Sadece sorunları tespit üzerinde yoğunlaşmak ve çözüm yolları geliştirememek karamsarlığa ve başarısızlığa yol açabilmektedir. Unutulmamalıdır ki her sorun beraberinde fırsatları da getirmektedir. Olumsuz bir bakış açısıyla bakacak olursak 30 milyon çocuğumuzun eğitimi ve istihdamı ülkemiz açısından önemli bir sorun oluşturmaktadır diyebiliriz. Ancak demografik veriler ışığında Avrupa Birliği ülkelerinin nüfus yapılarına da bakacak olursak, bu durumun önemli bir avantaj yaratabileceği göz ardı edilmemelidir.

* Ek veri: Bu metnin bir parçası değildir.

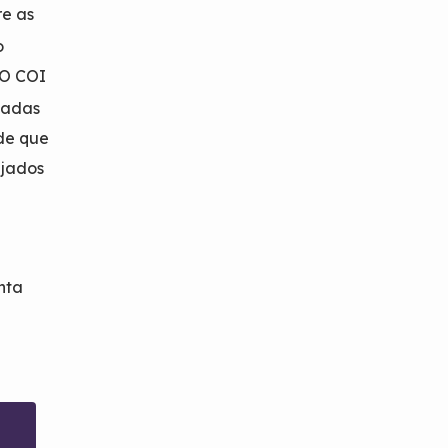
re as
o
 O COI
íadas
nde que
ajados
nta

Her yıl ulusal bağımsızlığımızın sembolü olarak 19 Mayıs Gençlik ve Spor Bayramını kutlamaktayız. M. Kemal Atatürk bu özel günü gençlerimize armağan etmiş ve çağdaş Türkiye’ye kavuşmanın anahtarının gençler olduğunu göstermiştir. Öyleyse bizlere düşen en temel görev de çocuklarımızı ve gençlerimizi dünyadaki en eğitimli insanlar durumuna getirebilmenin çabasını vermektir. Ülke olarak buna inanır ve gereken ilgi ve desteği gösterirsek önümüzdeki 20 yıl içerisinde Türkiye’nin bugünkünden çok çok farklı bir ülke konumuna geleceğini söylemek hayal değil gerçek olacaktır.
Sonuç olarak önümüzdeki süreçte kaçırılmaması gereken büyük bir fırsat bulunmaktadır. Başarılı insanlar ve mutlu bir Türkiye istiyorsak, ülkemiz insanı için yıllık kişi başı 30.000 doların bile üzerinde milli gelir elde etmek istiyorsak, bilgi teknolojisinde öncü olmak istiyorsak, uzay yarışında önlerde olmak istiyorsak ve bütün bunlara ulaşmak istiyorsak anahtarın çocuklarımız ve gençlerimiz  olduğunu lütfen bir kez daha hatırlayalım.